START Materials provided

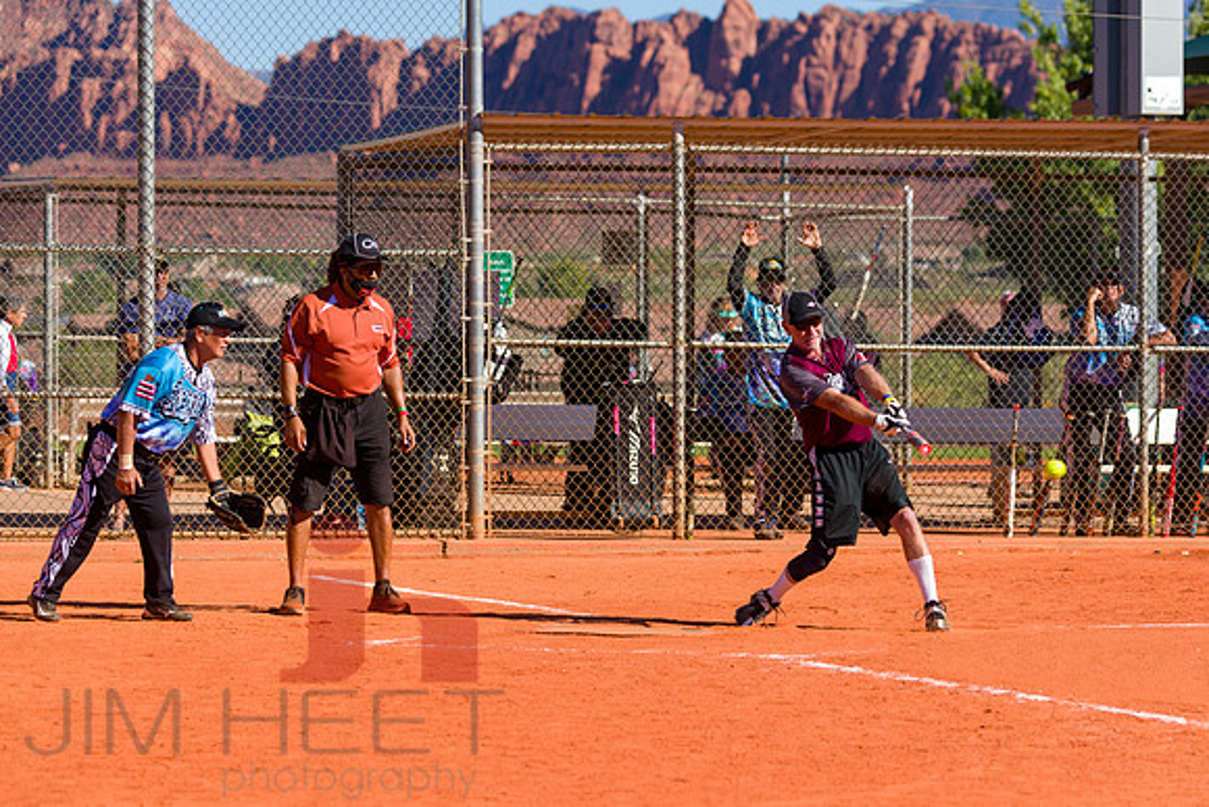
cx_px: 670
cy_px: 361
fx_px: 5804
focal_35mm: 173
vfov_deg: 8.0
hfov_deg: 11.9
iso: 400
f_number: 5
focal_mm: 155
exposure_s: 1/1600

END Materials provided

**Your task**
Your answer must be an exact transcription of every entry, minus the pictures.

**Expected output**
cx_px: 670
cy_px: 361
fx_px: 5804
focal_35mm: 173
vfov_deg: 8.0
hfov_deg: 11.9
iso: 400
f_number: 5
focal_mm: 155
exposure_s: 1/1600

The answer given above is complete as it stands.